Tuesday, April 26, 2022

The Woman They Aspired To Be

Shelley appeared in episode 3
of the The Real Mad Men of Advertising, 2017

In January of 2017, the Smithsonian Channel aired a limited series entitled The Real Mad Men of Advertising. It was a four-part series that looked into the people who helped create the advertising industry as we know it today. It featured the men and women who invented and re-invented the industry from the 1950s up until the 1980s - with each episode tackling one decade. Inspired by the hit TV series Mad Men, the show took viewers into the origins and history of advertising through the eyes and ears of the people who shaped and re-shaped it, transforming American, as well as world culture along the way.
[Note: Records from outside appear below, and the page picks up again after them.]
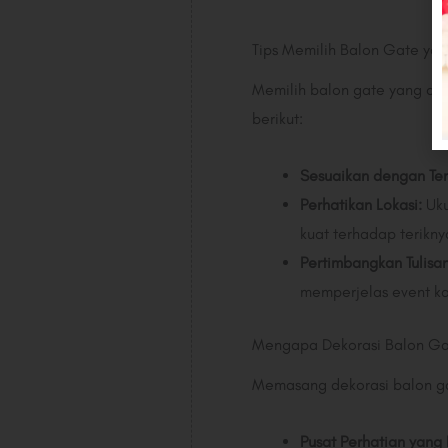
Tips Memilih Balon Gate yan
Memilih balon gate yang co
berikut:
Sesuaikan dengan Te
Perhatikan Lokasi:
Uku
kuat terhadap terikn
Pertimbangkan Tulisan
memperjelas event k
Mengapa Dekorasi Balon Ga
Memasang dekorasi balon ga
Pusat Perhatian yang 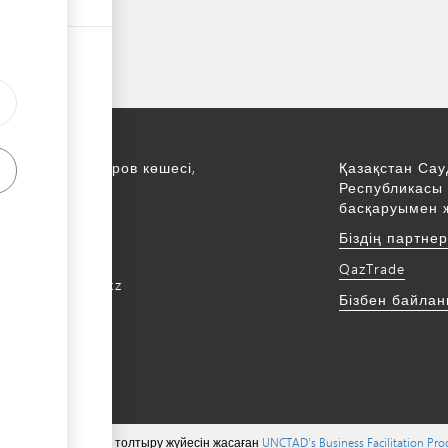
қ., С. Асфендияров көшесі,
Қазақстан Сау
Республикасы 
қабат
басқаруымен 
172 768805
Біздің партне
172 768524
QazTrade
@qaztrade.org.kz
Бізбен байла
ade.org.kz
 тиесілі ©, мазмұнын толтыру жүйесін жасаған
UNCTAD's Business Facilitation Pr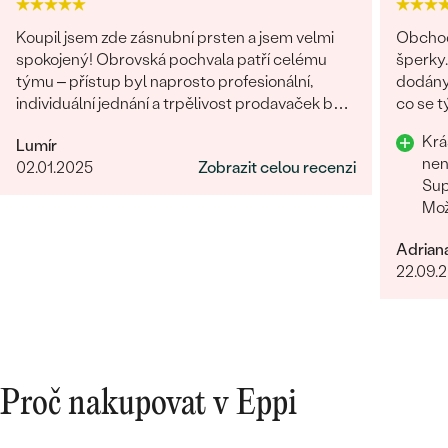
Koupil jsem zde zásnubní prsten a jsem velmi
Obchod
spokojený! Obrovská pochvala patří celému
šperky.
týmu – přístup byl naprosto profesionální,
dodány.
individuální jednání a trpělivost prodavaček byly
co se týče vstřícného je
opravdu na jedničku. Oceňuji skvělou
problém
Krá
Lumír
komunikaci, kdy jsme vše vyřešili rychle a k mé
doporu
nen
02.01.2025
Zobrazit celou recenzi
plné spokojenosti. Prsten je nádherný a celý
Sup
proces byl příjemný zážitek. Moc děkuji a
Mož
rozhodně doporučuji všem, kdo hledají
výjimečné šperky a prvotřídní služby.
Adrian
22.09.
Proč nakupovat v Eppi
screen captures of Shelley from episode 3
of the The Real Mad Men of Advertising, 2017

Episode 3 was about The 1970s. The decade is considered the golden age of advertising even though stricter laws were introduced to address false advertising and growing consumer mistrust in ads was prevalent. It forced the industry to become more creative and to embrace non-conformity - giving birth to aspirational advertising. It wasn't just about the products anymore but what the products represented, what the products meant to consumers. Emotions were brought in as part of the advertising mix. Brotherhood, equality, family, love - all were introduced as part of the advertising campaigns developed during the era. Shelley Hack appeared as herself in this episode.
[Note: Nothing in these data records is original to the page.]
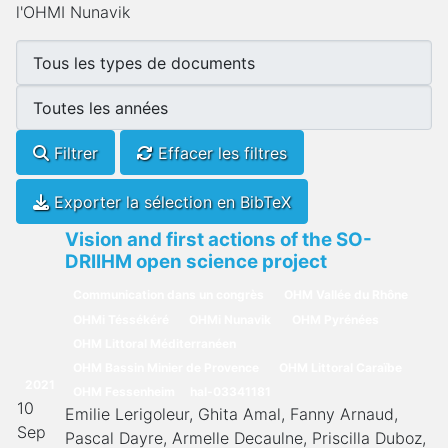
l'OHMI Nunavik
Filtrer
Effacer les filtres
Exporter la sélection en BibTeX
Vision and first actions of the SO-
DRIIHM open science project
Communication dans un congrès
OHM Vallée du Rhône
OHMi Téssékéré
OHMi Nunavik
OHM Pyrénées
OHM Littoral Méditerranéen
OHM Bassin Minier de Provence
OHM Littoral Caraïbe
2021
OHM Fessenheim
hal-03341181
10
Emilie Lerigoleur, Ghita Amal, Fanny Arnaud,
Sep
Pascal Dayre, Armelle Decaulne, Priscilla Duboz,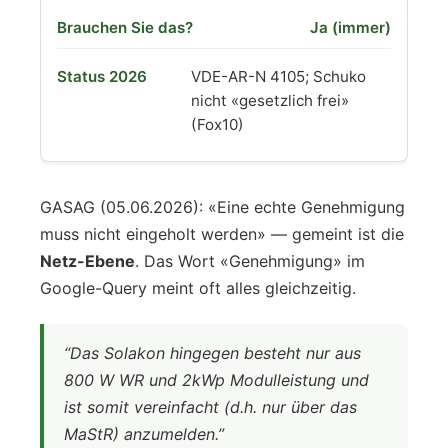
Ja (immer)
VDE-AR-N 4105; Schuko
nicht «gesetzlich frei»
(Fox10)
GASAG (05.06.2026): «Eine echte Genehmigung
muss nicht eingeholt werden» — gemeint ist die
Netz-Ebene
. Das Wort «Genehmigung» im
Google-Query meint oft alles gleichzeitig.
“Das Solakon hingegen besteht nur aus
800 W WR und 2kWp Modulleistung und
ist somit vereinfacht (d.h. nur über das
MaStR) anzumelden.”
screen captures of Shelley from episode 3
of the The Real Mad Men of Advertising, 2017

Shelley first became famous in the 1970s as THE Charlie Girl in those glamorous Revlon Charlie commercials and print ads. Charlie was introduced amid the 1970s resurgence of women's liberation (long after the women's suffrage movement decades past, during the 1920s.) Women were changing, gender roles were evolving. Women were entering the work force in droves and were beginning to get a taste of what it was like to be independent. The Revlon Charlie ads capitalized on this. The ideal woman of the 1970s was not anymore the subservient created by men for men. But the new ideal woman was a free, independent and confident person who was happy she was exactly that. And Shelley projected this image to perfection. She embodied the kind of woman women of the era aspired to become. And that is why Shelley's Charlie ads were so unforgettable, as many women around the world aspired to become the woman she projected in those ground-breaking and fabulous Charlie ads. By 1977, Charlie became the #1 fragrance in the world (the first American-made international bestseller) and Revlon sales figures passed the $1Billion mark. And Supermodel Shelley Hack THE Charlie Girl catapulted to icon.